The records:
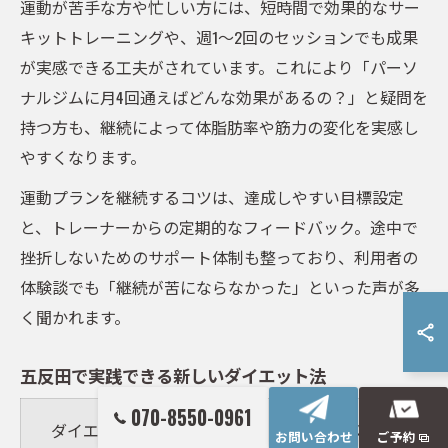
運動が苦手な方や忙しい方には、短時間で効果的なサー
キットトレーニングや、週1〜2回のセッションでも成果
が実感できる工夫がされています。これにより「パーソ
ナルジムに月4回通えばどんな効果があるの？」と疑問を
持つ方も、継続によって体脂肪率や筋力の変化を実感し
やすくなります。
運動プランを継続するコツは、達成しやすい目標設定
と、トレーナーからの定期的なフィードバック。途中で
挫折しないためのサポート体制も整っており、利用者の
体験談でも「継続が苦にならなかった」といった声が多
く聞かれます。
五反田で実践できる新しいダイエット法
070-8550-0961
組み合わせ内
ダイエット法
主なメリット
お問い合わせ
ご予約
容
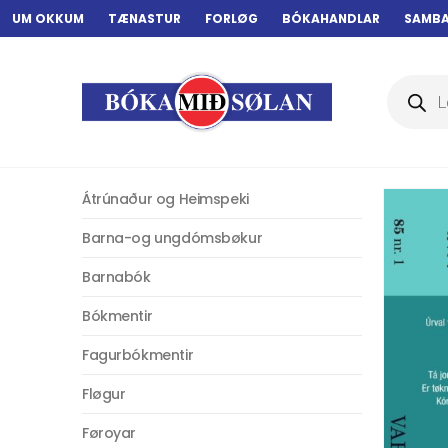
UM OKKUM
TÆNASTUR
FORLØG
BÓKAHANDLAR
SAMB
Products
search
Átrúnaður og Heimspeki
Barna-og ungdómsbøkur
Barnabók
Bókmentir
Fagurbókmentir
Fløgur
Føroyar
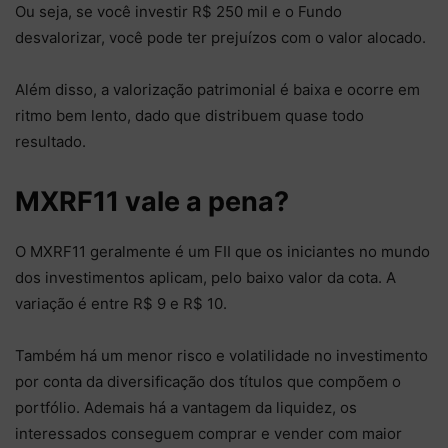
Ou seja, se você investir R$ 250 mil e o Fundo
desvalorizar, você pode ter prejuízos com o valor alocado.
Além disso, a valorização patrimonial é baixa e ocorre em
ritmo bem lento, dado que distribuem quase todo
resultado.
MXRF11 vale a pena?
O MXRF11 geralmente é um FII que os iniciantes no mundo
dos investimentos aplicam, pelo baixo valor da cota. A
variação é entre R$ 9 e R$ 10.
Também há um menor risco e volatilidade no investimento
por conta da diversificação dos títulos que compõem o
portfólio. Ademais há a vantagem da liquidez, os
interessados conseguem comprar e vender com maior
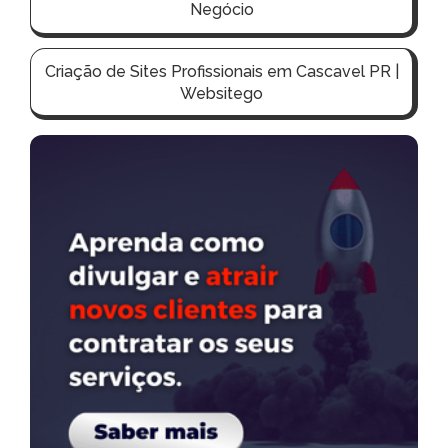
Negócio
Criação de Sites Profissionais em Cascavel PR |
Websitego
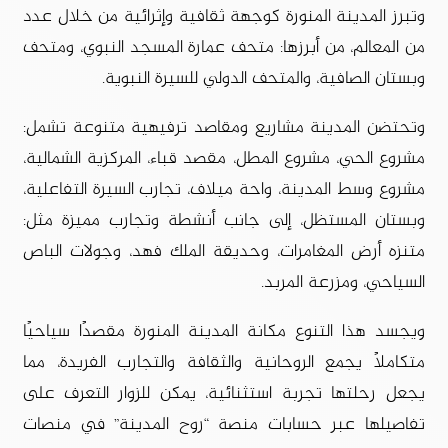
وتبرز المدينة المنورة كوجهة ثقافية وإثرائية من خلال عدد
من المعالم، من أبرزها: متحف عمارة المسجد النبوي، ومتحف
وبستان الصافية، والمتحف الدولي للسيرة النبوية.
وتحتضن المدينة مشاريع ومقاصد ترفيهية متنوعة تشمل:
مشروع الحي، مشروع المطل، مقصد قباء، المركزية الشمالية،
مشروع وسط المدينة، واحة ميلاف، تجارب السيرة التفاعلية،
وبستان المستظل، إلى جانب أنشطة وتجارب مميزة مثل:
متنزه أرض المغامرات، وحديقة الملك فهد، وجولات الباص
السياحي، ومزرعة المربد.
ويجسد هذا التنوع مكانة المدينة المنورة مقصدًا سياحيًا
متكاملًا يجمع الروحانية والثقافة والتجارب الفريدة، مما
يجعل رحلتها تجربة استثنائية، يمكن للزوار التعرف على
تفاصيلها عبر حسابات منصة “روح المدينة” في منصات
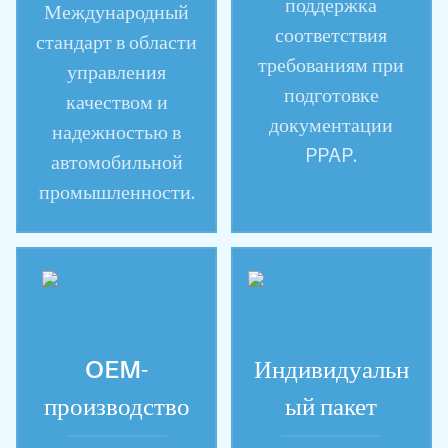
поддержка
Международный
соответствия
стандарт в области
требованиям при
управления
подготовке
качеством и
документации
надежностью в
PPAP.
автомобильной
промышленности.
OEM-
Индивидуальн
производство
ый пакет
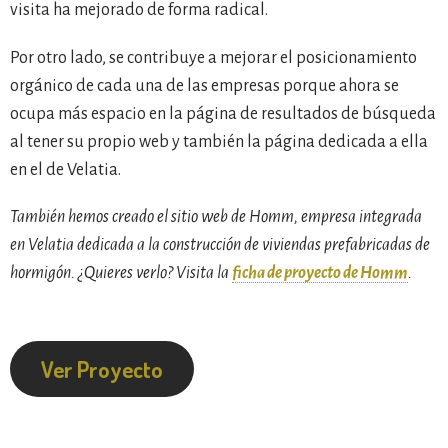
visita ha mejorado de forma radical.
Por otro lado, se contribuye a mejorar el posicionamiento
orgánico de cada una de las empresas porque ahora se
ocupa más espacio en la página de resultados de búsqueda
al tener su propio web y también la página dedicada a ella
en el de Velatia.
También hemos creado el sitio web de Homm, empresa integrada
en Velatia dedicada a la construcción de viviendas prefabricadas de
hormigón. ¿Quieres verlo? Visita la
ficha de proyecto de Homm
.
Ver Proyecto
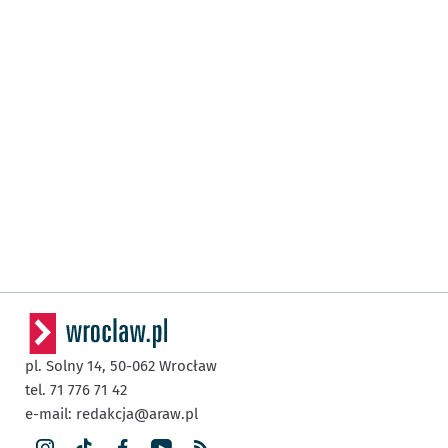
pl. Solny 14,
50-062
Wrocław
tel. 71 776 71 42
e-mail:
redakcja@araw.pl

Work to be completed: Please return everything from the line containing "visita ha mejorado de forma radical." down to the last line, reproducing each one unchanged and leaving the pictures out.

Response:
visita ha mejorado de forma radical.
Por otro lado, se contribuye a mejorar el posicionamiento
orgánico de cada una de las empresas porque ahora se
ocupa más espacio en la página de resultados de búsqueda
al tener su propio web y también la página dedicada a ella
en el de Velatia.
También hemos creado el sitio web de Homm, empresa integrada
en Velatia dedicada a la construcción de viviendas prefabricadas de
hormigón. ¿Quieres verlo? Visita la
ficha de proyecto de Homm
.
Ver Proyecto
pl. Solny 14,
50-062
Wrocław
tel. 71 776 71 42
e-mail:
redakcja@araw.pl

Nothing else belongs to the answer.